Exercise requirements |
1. Using the bug-report comments below, decide whether each statement agrees with them, and answer yes or no for each with the exact words of the text that decide it. (a) Turning on optimization makes the compiler define __OPTIMIZE__. (b) The first commenter prefers persuading the glibc people to change their headers. (c) The same files compiled under RedHat 4.2 with the same options produced the same warnings.
2. Return the stretch of the bug-report comments below from "As for -O2, it" through "makes sense, but...", copied word for word.

Comment 5 Jim Kingdon 1999-12-23 21:11:59 UTC
Well, it is caused by -Wconversion.  The header contains the prototype:

  extern __inline char *__strpbrk_c2 (__const char *__s, char __accept1,
  char __accept2);

and that kind of prototype (with type "char") is exactly what -Wconversion
is supposed to be warning about, if you look at the documentation of
-Wconversion.

As for -O2, it isn't optimization as such, it is the fact that turning
on optimization causes the compiler to define __OPTIMIZE__ which the glibc
headers test for when deciding whether to use inlines and #define and so on.

The solution?  The only two that are springing to mind are (1) persuade the
glibc people not to do that, or (2) don't use -Wconversion.  I think I'd
suggest the latter.  I'm not thinking of anything that GCC should be
doing differently (although I suppose a case could be made for __extension__).

Comment 6 Riley H Williams 1999-12-23 21:42:59 UTC
That makes sense, but...

If that's what the problem is, why doesn't it show with -Os as well?

The only reason I used -Wconversion is because it was used in the original, and
I can also confirm that the SAME files, when compiled under RedHat 4.2 as
distributed, and with the SAME options, did NOT produce those warnings.

Dataset content |
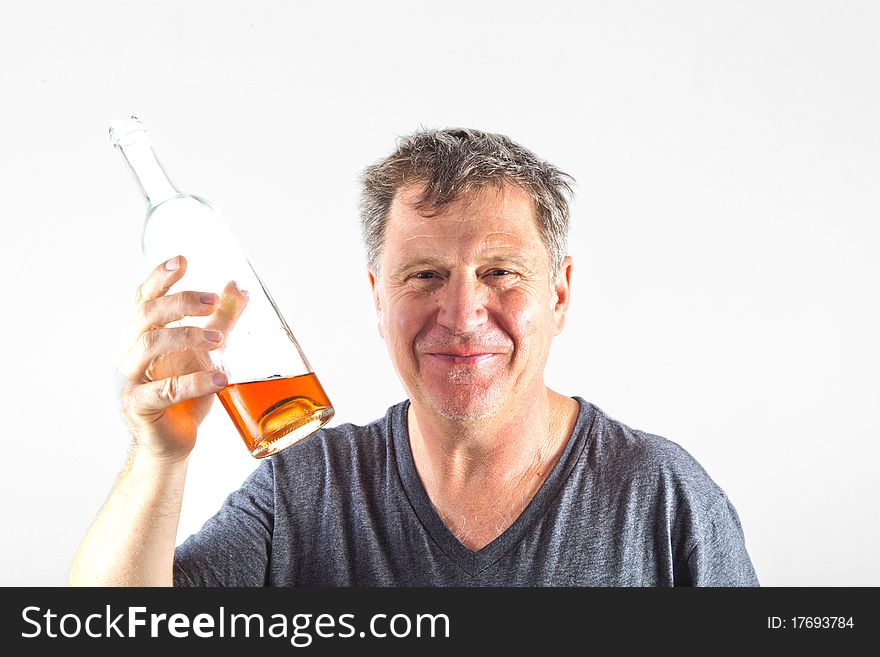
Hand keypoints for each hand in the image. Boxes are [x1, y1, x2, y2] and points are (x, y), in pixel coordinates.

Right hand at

Answers by item number |
1.
(a) Yes: "turning on optimization causes the compiler to define __OPTIMIZE__"
(b) No: "(2) don't use -Wconversion." and "I think I'd suggest the latter."
(c) No: "did NOT produce those warnings"

2.
As for -O2, it isn't optimization as such, it is the fact that turning
on optimization causes the compiler to define __OPTIMIZE__ which the glibc
headers test for when deciding whether to use inlines and #define and so on.

The solution?  The only two that are springing to mind are (1) persuade the
glibc people not to do that, or (2) don't use -Wconversion.  I think I'd
suggest the latter.  I'm not thinking of anything that GCC should be
doing differently (although I suppose a case could be made for __extension__).

Comment 6 Riley H Williams 1999-12-23 21:42:59 UTC
That makes sense, but...